It is no surprise that being in pain can affect our mental state, but to what extent? We know that we feel down when suffering from bouts of pain, but what happens when the pain does not go away? These are questions that are easy to avoid, but important to address and think critically about. The relationship between pain and mental health is one that can affect everyone, and though this blog will reference specifically low back pain we should keep in mind that pain anywhere in the body can affect one’s mental well-being.
A 2017 study conducted by a joint research team in Toronto took a deeper dive into the correlation between physical health and mental health. The study looked at over 1000 young adults and asked them about their mental health, severity of back pain, and their level of somatization—which is how much they physically display emotion or stress. The study found that there is a direct correlation between one’s level of depression and their level of pain (in this case, specifically low back pain). Those with significant amounts of low back pain were also found to have much higher rates and severity of depression. Also associated was the level in which they express their emotions, or their level of somatization. They found that those who had low back pain and depression were much more likely to physically display their physical and mental pain through things like being hunched over, avoiding eye contact, or shuffling when walking, to name a few.

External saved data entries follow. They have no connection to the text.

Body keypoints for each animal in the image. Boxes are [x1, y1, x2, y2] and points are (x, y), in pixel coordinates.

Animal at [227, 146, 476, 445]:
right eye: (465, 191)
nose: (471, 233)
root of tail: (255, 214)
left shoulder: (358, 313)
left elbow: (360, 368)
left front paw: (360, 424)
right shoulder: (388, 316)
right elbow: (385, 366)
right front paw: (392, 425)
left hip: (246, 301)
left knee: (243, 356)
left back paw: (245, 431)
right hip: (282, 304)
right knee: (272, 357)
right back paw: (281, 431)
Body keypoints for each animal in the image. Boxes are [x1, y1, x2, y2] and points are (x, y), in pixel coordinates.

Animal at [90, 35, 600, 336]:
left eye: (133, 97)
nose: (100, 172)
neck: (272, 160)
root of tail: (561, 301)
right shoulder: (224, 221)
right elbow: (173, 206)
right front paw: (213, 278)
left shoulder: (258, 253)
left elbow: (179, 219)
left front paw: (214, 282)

Let’s break some of this down. By reading this study we know that people who are in constant pain (in this case low back pain) are more likely to have depression than those who are in little-to-no pain. This can be a bit of a chicken-or-egg type of relationship; is the person who is depressed more likely to develop low back pain because of their depressive habits? Or is the person who has low back pain more likely to develop depression? We cannot say for sure, but we can recognize that the relationship goes both ways and that one can certainly cause the other.

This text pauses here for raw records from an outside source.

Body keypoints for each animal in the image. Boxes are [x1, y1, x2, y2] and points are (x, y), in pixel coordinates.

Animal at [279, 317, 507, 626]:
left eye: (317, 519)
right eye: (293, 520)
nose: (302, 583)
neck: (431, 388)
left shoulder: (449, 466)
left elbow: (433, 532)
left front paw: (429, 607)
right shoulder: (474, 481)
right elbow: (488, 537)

Chiropractors historically have been stereotyped as dealing with only low back pain; and this may be for good reason, given the long history of documented success in treating low back pain and injury through chiropractic care. We can immediately apply that stereotype to this study and recommend chiropractic care for those who are dealing with low back pain, assuming the patient can be treated safely. It’s logical to then consider the possibility of avoiding depression that could have developed because of constant low back pain. Now, that does not mean chiropractic can cure depression (though studies are beginning to look into that); it simply means that if chiropractic care can resolve a patient’s low back pain, it can then interrupt the potential development of depression.

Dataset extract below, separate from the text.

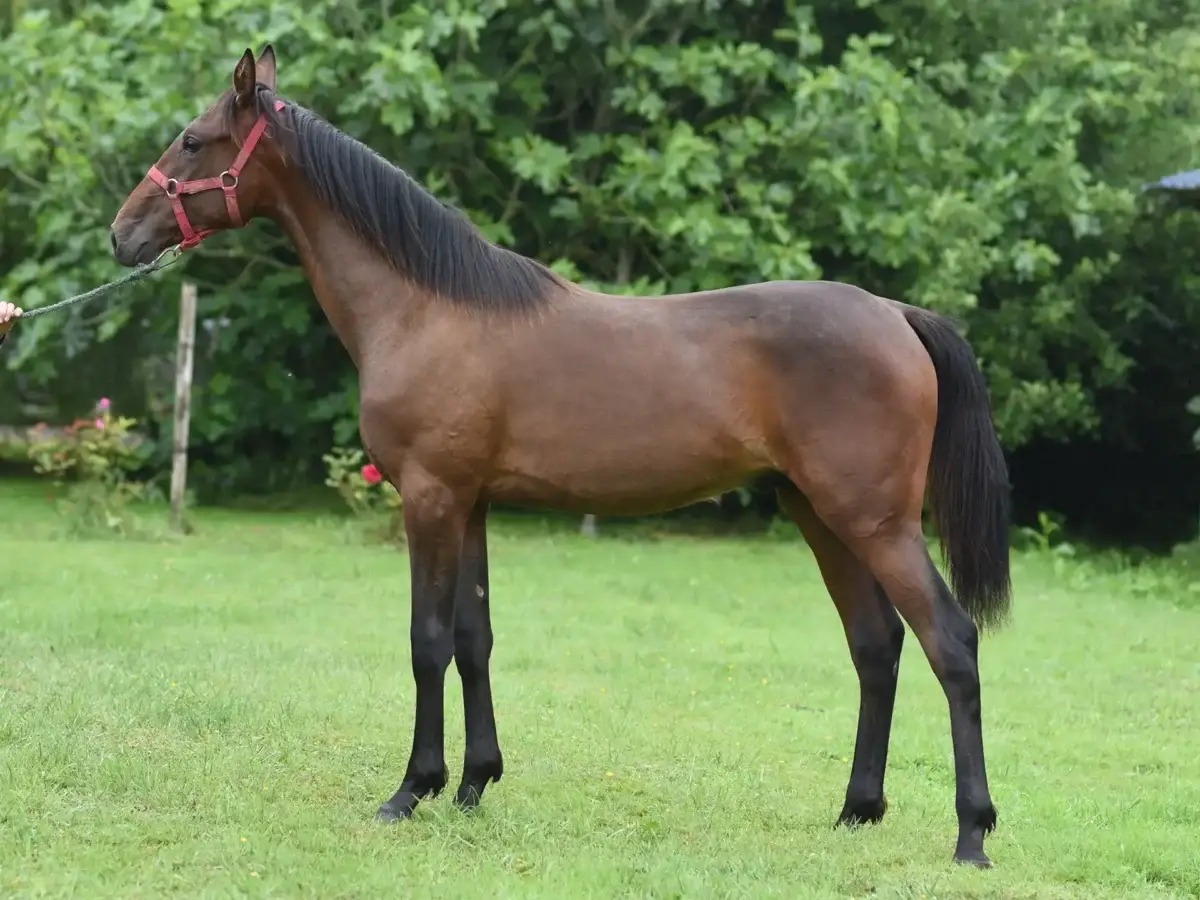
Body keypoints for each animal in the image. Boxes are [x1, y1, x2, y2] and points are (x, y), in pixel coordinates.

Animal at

I mentioned the stereotype of chiropractors only dealing with low back issues because I think it is important to apply this study to a broader field of pain. We can safely assume that this study focused on the effects of being in constant pain, it just happened to focus solely on low back pain. What about the patient who can’t turn their head because of their constant neck pain? Or the patient who has pounding headaches every day? Or the patient who is self-conscious about their posture? Though none of these were investigated in the study, I would say these are problems that could lead to depression and are problems that can also be treated through chiropractic care.